**Exercise aim:** In the entries below, find the lines that contain the word "assign" and copy them.

**Records for this task:**
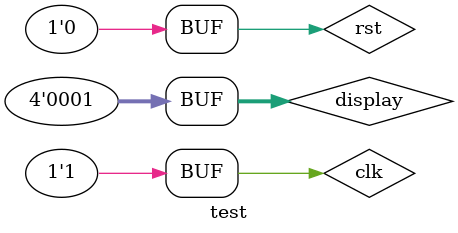
<source format=v>
`timescale 1ns / 1ps

module test;

	// Inputs
	reg clk;
	reg rst;
	reg [3:0] display;

	// Outputs
	wire [31:0] f;

	// Instantiate the Unit Under Test (UUT)
	cpu uut (
		.clk(clk), 
		.rst(rst), 
		.display(display), 
		.f(f)
	);

	initial begin
		// Initialize Inputs
		clk = 0;
		rst = 0;
		display = 4'b0001;

		// Wait 100 ns for global reset to finish
		#100;
		clk = 1;
		#100;
		clk = 0;
		#100;
		clk = 1;
		#100;
		clk = 0;
		#100;
		clk = 1;
		#100;
		clk = 0;
		#100;
		clk = 1;
		#100;
		clk = 0;
		#100;
		clk = 1;
		#100;
		clk = 0;
		#100;
		clk = 1;
		#100;
		clk = 0;
		#100;
		clk = 1;	
		#100;
		clk = 0;
		#100;
		clk = 1;	
		#100;
		clk = 0;
		#100;
		clk = 1;
		#100;
		clk = 0;
		#100;
		clk = 1;	
		#100;
		clk = 0;
		#100;
		clk = 1;
		#100;
		clk = 0;
		#100;
		clk = 1;	
		#100;
		clk = 0;
		#100;
		clk = 1;	
		#100;
		clk = 0;
		#100;
		clk = 1;	
		#100;
		clk = 0;
		#100;
		clk = 1;	
		#100;
		clk = 0;
		#100;
		clk = 1;	
		#100;
		clk = 0;
		#100;
		clk = 1;	
		#100;
		clk = 0;
		#100;
		clk = 1;	
		#100;
		clk = 0;
		#100;
		clk = 1;	
		#100;
		clk = 0;
		#100;
		clk = 1;	
		#100;
		clk = 0;
		#100;
		clk = 1;	
		#100;
		clk = 0;
		#100;
		clk = 1;	
		#100;
		clk = 0;
		#100;
		clk = 1;	
		#100;
		clk = 0;
		#100;
		clk = 1;	
		#100;
		clk = 0;
		#100;
		clk = 1;	
		#100;
		clk = 0;
		#100;
		clk = 1;	
		#100;
		clk = 0;
		#100;
		clk = 1;	
		#100;
		clk = 0;
		#100;
		clk = 1;	
		#100;
		clk = 0;
		#100;
		clk = 1;	
	end
endmodule


</source>
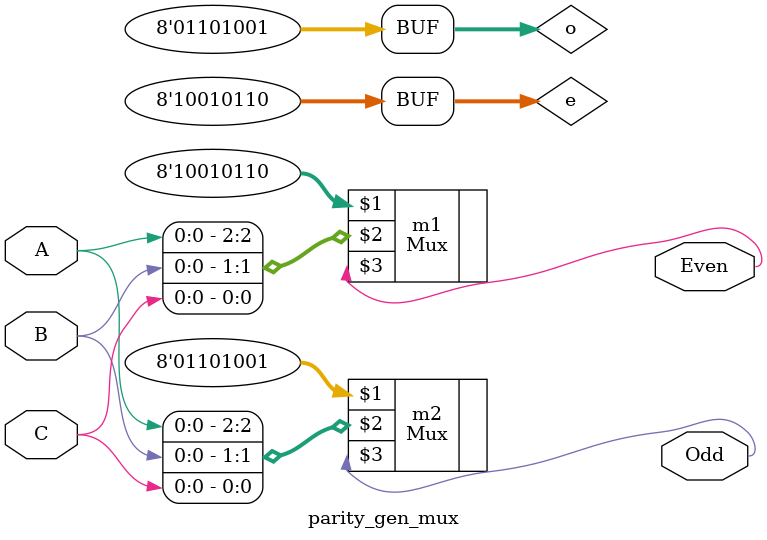
<source format=v>
`timescale 1ns / 1ps
module parity_gen_mux(
    input A,
    input B,
    input C,
    output Even,
	 output Odd
    );
	 
	 wire [7:0] e;
	 wire [7:0] o;
	 assign e = 8'b1001_0110;
	 assign o = 8'b0110_1001;
	 Mux m1(e,{A,B,C},Even);
	 Mux m2(o,{A,B,C},Odd);
endmodule

</source>
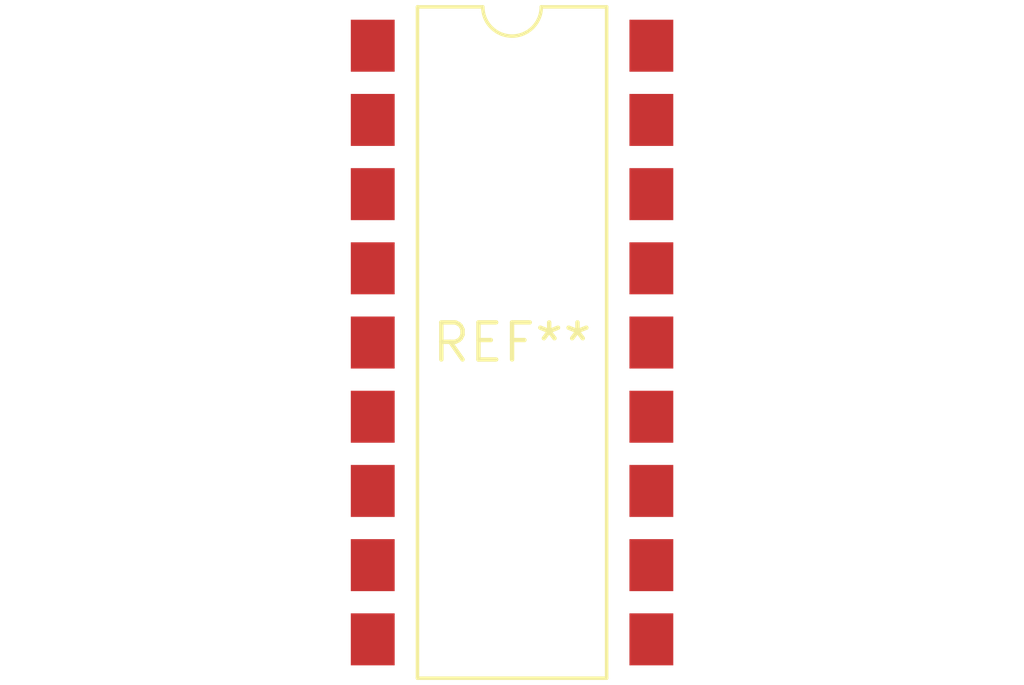
<source format=kicad_pcb>
(kicad_pcb (version 20240108) (generator pcbnew)

  (general
    (thickness 1.6)
  )

  (paper "A4")
  (layers
    (0 "F.Cu" signal)
    (31 "B.Cu" signal)
    (32 "B.Adhes" user "B.Adhesive")
    (33 "F.Adhes" user "F.Adhesive")
    (34 "B.Paste" user)
    (35 "F.Paste" user)
    (36 "B.SilkS" user "B.Silkscreen")
    (37 "F.SilkS" user "F.Silkscreen")
    (38 "B.Mask" user)
    (39 "F.Mask" user)
    (40 "Dwgs.User" user "User.Drawings")
    (41 "Cmts.User" user "User.Comments")
    (42 "Eco1.User" user "User.Eco1")
    (43 "Eco2.User" user "User.Eco2")
    (44 "Edge.Cuts" user)
    (45 "Margin" user)
    (46 "B.CrtYd" user "B.Courtyard")
    (47 "F.CrtYd" user "F.Courtyard")
    (48 "B.Fab" user)
    (49 "F.Fab" user)
    (50 "User.1" user)
    (51 "User.2" user)
    (52 "User.3" user)
    (53 "User.4" user)
    (54 "User.5" user)
    (55 "User.6" user)
    (56 "User.7" user)
    (57 "User.8" user)
    (58 "User.9" user)
  )

  (setup
    (pad_to_mask_clearance 0)
    (pcbplotparams
      (layerselection 0x00010fc_ffffffff)
      (plot_on_all_layers_selection 0x0000000_00000000)
      (disableapertmacros false)
      (usegerberextensions false)
      (usegerberattributes false)
      (usegerberadvancedattributes false)
      (creategerberjobfile false)
      (dashed_line_dash_ratio 12.000000)
      (dashed_line_gap_ratio 3.000000)
      (svgprecision 4)
      (plotframeref false)
      (viasonmask false)
      (mode 1)
      (useauxorigin false)
      (hpglpennumber 1)
      (hpglpenspeed 20)
      (hpglpendiameter 15.000000)
      (dxfpolygonmode false)
      (dxfimperialunits false)
      (dxfusepcbnewfont false)
      (psnegative false)
      (psa4output false)
      (plotreference false)
      (plotvalue false)
      (plotinvisibletext false)
      (sketchpadsonfab false)
      (subtractmaskfromsilk false)
      (outputformat 1)
      (mirror false)
      (drillshape 1)
      (scaleselection 1)
      (outputdirectory "")
    )
  )

  (net 0 "")

  (footprint "SMDIP-18_W9.53mm_Clearance8mm" (layer "F.Cu") (at 0 0))

)

</source>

**Answer to the exercise:**
	 assign e = 8'b1001_0110;
	 assign o = 8'b0110_1001;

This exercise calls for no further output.